#### Yönerge 1
Ev bitkileri ve Y kuşağıyla ilgili yazıda sosyal medyada dolaştığı söylenen etiketlerin hepsini sırala.

#### Alıntı
-=-=-=-=-

Bundan yıllar önce 20’li yaşlarında kirada veya aileleriyle yaşayan genç yetişkinler kendilerine ait bir ev satın alabilmek için para biriktirmeyi kafalarına koymuşlardı. Görünen o ki öncelikler değişti ve artık durum böyle değil.

Y kuşağı artık ilk evlerine sahip olmak yerine birçok insanın önceden hobi olarak gördüğü ev bitkisi koleksiyonlarına bir tane daha eklemeye daha çok önem veriyorlar.

Basitçe söylemek gerekirse arkadaşlarla dışarıda yemek yemeyi azaltarak evde yemek hazılamayı seçerek ve köşedeki kahve dükkanına gitmek yerine buzdolabındaki portakal suyunu içerek birkaç dolarlık ev bitkileri için para biriktiriyorlar ve hatta bu bitkilere binlerce dolar harcıyorlar – tıpkı kira öder gibi.

Amaçları buna sahip olmak; doğa dolu bir köşe – pahalı bir doğa.

Tabii bu günün birinde kendi evlerine sahip olma fikrinden nefret ettikleri anlamına gelmiyor. Ancak 20 yaş ve üzeri y jenerasyonunun çoğu için beyaz panjurlu bir ev çok uzun vadeli bir hedef.

 

Bu nedenle bu hayalin yerine şu anda yaşadıkları evi hem daha şık hem de daha sıcak ve davetkar gösterecek yeşilliklere para harcamayı tercih ediyorlar. Ancak bunu elde etmek için yüzlerce, hatta binlerce dolar harcayabiliyorlar.

2018 yılında bahçecilik endüstrisinin 48 milyar $’lık gelirinin dörtte biri y jenerasyonunun katkısıydı. Bu niş pazarın talebi her geçen gün daha da arttığı için son yıllarda online bitki teslimi yapan girişimci şirketler de git gide ün kazandı. Bu patlamaya katkıda bulunan şeylerden biri de y jenerasyonunun fiziksel bir mağazaya gitmektense “daha pratik” olduğu için internetten alışveriş yapmayı tercih etmesi.

#plantparenthood (bitki ebeveynliği), #urbanjungle (kentsel orman) ve #succulentsunday (sukkulent pazarı) gibi etiketler sosyal medyada dolaşıyor ve bir heyecan yaratarak y jenerasyonu gibi dijital yerlilere daha çekici gelmelerini sağlıyor.

-=-=-=-=-

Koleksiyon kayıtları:

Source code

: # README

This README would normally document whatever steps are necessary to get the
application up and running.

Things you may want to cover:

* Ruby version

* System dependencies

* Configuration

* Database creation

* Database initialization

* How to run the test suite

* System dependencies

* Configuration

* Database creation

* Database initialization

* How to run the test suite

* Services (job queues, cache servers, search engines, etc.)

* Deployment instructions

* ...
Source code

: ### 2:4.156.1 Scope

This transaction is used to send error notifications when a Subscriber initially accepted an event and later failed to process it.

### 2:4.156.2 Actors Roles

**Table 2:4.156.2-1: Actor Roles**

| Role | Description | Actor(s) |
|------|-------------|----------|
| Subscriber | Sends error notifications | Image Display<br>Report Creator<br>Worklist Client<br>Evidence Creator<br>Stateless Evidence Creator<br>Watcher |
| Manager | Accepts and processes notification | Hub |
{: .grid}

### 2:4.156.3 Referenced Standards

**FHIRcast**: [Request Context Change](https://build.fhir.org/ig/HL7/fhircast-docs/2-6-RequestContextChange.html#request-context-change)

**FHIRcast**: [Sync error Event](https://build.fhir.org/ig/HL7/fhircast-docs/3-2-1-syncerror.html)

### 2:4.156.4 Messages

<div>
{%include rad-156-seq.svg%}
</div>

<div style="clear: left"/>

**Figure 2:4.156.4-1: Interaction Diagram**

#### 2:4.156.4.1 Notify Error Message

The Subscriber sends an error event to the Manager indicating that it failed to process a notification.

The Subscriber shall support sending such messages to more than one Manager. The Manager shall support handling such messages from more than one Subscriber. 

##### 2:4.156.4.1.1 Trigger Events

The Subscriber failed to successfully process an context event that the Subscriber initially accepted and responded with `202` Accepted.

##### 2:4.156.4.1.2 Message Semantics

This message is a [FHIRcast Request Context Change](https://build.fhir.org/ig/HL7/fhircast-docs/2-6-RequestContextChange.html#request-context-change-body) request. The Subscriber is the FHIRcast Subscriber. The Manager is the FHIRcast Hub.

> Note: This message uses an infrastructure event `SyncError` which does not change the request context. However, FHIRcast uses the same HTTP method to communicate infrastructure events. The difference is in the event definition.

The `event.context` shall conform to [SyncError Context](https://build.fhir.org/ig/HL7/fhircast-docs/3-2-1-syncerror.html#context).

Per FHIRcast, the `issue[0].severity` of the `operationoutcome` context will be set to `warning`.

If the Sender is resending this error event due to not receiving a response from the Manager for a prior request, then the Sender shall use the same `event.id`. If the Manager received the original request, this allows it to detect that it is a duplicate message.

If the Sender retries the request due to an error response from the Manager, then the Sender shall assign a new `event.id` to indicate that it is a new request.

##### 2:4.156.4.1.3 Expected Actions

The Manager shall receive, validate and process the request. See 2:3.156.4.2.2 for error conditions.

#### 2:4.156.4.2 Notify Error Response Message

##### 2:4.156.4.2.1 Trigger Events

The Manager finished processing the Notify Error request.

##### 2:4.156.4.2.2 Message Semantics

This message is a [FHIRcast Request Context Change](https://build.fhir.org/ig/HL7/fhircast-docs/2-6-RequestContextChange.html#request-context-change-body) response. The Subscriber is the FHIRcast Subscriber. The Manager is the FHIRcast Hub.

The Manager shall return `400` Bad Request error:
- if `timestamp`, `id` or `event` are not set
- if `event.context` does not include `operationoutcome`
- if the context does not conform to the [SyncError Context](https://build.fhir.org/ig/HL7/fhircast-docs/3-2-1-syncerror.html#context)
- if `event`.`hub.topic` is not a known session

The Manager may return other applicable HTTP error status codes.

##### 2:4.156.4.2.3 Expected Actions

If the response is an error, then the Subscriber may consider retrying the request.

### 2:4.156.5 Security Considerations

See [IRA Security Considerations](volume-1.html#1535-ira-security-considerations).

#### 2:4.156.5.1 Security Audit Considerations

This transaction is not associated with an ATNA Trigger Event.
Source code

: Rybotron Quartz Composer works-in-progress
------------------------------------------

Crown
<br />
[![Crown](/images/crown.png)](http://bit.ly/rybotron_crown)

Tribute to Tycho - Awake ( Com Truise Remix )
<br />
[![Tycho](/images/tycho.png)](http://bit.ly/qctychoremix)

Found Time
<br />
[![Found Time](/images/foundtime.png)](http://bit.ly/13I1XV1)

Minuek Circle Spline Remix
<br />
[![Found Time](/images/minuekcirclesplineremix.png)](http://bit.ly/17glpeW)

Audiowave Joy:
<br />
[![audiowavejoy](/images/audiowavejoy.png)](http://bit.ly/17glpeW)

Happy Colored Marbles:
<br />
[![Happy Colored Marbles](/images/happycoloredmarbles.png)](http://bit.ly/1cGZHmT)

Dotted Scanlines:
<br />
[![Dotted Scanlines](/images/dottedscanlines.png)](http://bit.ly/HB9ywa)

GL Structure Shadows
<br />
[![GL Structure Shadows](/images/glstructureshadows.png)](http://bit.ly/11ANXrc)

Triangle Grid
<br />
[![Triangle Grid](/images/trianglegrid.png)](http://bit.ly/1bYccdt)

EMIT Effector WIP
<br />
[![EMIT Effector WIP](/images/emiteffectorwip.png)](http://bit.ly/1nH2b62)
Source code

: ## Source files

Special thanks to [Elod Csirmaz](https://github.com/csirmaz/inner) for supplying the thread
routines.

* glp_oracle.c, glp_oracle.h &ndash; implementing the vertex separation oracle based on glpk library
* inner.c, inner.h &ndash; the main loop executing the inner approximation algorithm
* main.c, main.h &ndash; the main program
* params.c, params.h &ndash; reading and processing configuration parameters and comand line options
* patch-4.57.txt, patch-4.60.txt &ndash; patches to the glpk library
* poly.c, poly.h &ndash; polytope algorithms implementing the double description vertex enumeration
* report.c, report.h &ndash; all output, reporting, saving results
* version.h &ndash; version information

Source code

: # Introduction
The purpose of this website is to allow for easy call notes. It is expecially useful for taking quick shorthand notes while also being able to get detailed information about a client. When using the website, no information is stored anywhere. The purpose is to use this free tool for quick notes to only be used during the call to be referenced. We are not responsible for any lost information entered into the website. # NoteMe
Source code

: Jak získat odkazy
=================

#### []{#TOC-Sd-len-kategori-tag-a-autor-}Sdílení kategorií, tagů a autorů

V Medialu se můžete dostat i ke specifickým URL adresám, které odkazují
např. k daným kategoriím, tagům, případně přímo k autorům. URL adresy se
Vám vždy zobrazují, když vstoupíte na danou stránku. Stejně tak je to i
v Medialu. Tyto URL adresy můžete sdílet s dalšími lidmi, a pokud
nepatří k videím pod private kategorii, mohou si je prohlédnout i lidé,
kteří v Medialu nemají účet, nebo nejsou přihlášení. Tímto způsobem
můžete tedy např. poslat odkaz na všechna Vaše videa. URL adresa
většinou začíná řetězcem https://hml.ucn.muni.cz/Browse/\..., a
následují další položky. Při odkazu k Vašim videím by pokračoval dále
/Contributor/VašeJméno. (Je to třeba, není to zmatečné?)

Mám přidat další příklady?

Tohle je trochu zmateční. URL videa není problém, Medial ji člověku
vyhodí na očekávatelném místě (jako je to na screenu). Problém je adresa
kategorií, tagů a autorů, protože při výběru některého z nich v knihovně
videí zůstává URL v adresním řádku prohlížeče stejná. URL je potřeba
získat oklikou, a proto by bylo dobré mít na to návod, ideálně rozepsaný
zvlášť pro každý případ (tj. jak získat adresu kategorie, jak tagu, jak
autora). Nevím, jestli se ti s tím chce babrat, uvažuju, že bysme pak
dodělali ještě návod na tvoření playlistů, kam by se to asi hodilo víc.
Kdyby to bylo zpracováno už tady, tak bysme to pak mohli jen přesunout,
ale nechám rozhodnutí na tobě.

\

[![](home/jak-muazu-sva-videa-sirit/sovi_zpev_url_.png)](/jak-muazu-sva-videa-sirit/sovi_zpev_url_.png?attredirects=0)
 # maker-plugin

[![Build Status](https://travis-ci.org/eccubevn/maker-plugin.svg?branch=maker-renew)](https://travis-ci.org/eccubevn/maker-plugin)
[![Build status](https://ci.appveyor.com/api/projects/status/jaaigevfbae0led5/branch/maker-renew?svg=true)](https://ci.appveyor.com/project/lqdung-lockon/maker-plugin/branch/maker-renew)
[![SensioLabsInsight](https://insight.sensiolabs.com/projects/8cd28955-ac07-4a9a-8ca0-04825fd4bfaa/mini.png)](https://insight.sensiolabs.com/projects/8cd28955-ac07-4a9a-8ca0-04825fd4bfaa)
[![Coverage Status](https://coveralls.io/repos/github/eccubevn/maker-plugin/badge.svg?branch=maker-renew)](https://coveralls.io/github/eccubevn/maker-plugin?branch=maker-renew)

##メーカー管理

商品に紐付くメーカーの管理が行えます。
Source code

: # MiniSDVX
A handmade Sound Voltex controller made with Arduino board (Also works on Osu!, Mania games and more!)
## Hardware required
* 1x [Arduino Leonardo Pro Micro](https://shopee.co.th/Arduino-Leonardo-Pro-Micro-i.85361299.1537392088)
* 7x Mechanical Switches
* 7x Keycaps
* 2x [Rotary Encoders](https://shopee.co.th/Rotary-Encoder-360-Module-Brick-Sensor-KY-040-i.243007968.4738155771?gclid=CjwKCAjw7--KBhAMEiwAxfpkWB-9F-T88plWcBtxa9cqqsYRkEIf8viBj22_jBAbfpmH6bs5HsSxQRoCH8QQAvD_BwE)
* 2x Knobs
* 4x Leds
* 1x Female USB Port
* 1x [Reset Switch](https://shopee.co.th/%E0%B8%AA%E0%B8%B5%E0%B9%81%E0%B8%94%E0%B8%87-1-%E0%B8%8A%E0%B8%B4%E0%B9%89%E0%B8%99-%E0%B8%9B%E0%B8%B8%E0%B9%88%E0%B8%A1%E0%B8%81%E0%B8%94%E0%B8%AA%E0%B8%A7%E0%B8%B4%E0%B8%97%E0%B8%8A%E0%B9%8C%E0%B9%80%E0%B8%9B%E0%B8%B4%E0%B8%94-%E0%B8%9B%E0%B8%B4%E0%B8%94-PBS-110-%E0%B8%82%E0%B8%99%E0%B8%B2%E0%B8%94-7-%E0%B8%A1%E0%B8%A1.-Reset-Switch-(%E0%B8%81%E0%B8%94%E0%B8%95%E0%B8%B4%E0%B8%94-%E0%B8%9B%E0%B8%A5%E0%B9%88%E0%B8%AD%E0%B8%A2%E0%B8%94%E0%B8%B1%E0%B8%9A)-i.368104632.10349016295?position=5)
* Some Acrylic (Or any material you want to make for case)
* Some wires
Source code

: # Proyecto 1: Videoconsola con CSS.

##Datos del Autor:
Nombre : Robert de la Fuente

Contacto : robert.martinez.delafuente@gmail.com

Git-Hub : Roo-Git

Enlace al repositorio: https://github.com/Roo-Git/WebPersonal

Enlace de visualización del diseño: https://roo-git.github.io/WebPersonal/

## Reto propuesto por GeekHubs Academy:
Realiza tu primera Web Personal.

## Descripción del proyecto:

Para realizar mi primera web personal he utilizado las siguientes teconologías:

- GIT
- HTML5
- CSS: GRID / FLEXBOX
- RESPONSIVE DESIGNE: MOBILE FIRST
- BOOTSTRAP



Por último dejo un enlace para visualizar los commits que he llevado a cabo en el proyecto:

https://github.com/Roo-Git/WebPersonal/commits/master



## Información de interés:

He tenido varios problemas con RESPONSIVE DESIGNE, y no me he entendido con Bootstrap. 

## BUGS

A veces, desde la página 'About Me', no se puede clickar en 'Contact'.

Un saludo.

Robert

-=-=-=-=-

#### Yönerge 2
Kayıtlarda "The Subscriber shall" ifadesini içeren satırdan başlayıp "##### 2:4.156.4.1.2 Message Semantics" ifadesini içeren satırda biten bölümü kelimesi kelimesine aktar.

#### Sonuç 1
#plantparenthood (bitki ebeveynliği)
#urbanjungle (kentsel orman)
#succulentsunday (sukkulent pazarı)

#### Sonuç 2
The Subscriber shall support sending such messages to more than one Manager. The Manager shall support handling such messages from more than one Subscriber. 

##### 2:4.156.4.1.1 Trigger Events

The Subscriber failed to successfully process an context event that the Subscriber initially accepted and responded with `202` Accepted.

##### 2:4.156.4.1.2 Message Semantics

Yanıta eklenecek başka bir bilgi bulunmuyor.